• _WHAT THE TASK ASKS_
Put the stretch from the line containing "specifications may v" through the end of the records into a Markdown table with the columns Number and Record line, leaving out blank lines. Do not include the pictures in the table.

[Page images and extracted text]
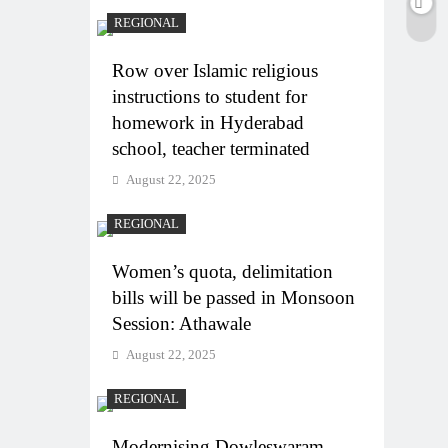
REGIONAL
Row over Islamic religious
instructions to student for
homework in Hyderabad
school, teacher terminated
August 22, 2025
REGIONAL
Women’s quota, delimitation
bills will be passed in Monsoon
Session: Athawale
August 22, 2025
REGIONAL
Modernising Dowleswaram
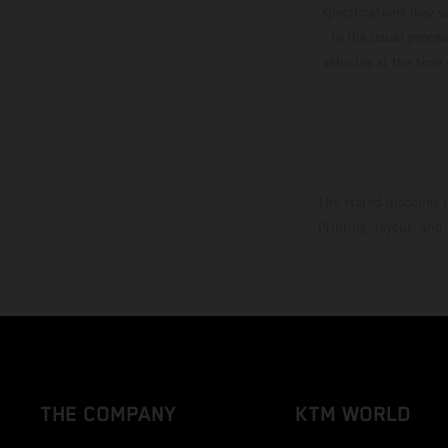
specifications may v
to the usual proces
vehicles at the time
The stated discount i
Printing, layout, and
THE COMPANY
KTM WORLD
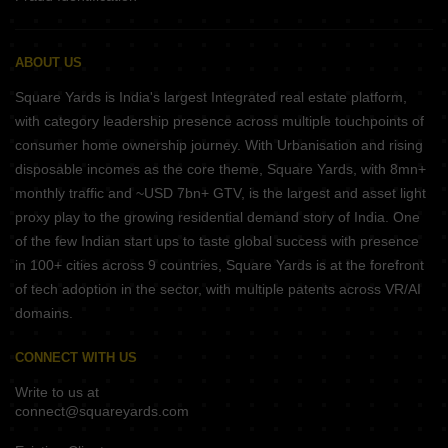
ABOUT US
Square Yards is India's largest Integrated real estate platform,
with category leadership presence across multiple touchpoints of
consumer home ownership journey. With Urbanisation and rising
disposable incomes as the core theme, Square Yards, with 8mn+
monthly traffic and ~USD 7bn+ GTV, is the largest and asset light
proxy play to the growing residential demand story of India. One
of the few Indian start ups to taste global success with presence
in 100+ cities across 9 countries, Square Yards is at the forefront
of tech adoption in the sector, with multiple patents across VR/AI
domains.
CONNECT WITH US
Write to us at
connect@squareyards.com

• _REPLY TO THE TASK_
| Number | Record line |
|---|---|
| 1 | specifications may v |
| 2 | to the usual proces |
| 3 | vehicles at the time |
| 4 | The stated discount i |
| 5 | Printing, layout, and |
| 6 | THE COMPANY |
| 7 | KTM WORLD |
| 8 | ABOUT US |
| 9 | Square Yards is India's largest Integrated real estate platform, |
| 10 | with category leadership presence across multiple touchpoints of |
| 11 | consumer home ownership journey. With Urbanisation and rising |
| 12 | disposable incomes as the core theme, Square Yards, with 8mn+ |
| 13 | monthly traffic and ~USD 7bn+ GTV, is the largest and asset light |
| 14 | proxy play to the growing residential demand story of India. One |
| 15 | of the few Indian start ups to taste global success with presence |
| 16 | in 100+ cities across 9 countries, Square Yards is at the forefront |
| 17 | of tech adoption in the sector, with multiple patents across VR/AI |
| 18 | domains. |
| 19 | CONNECT WITH US |
| 20 | Write to us at |
| 21 | connect@squareyards.com |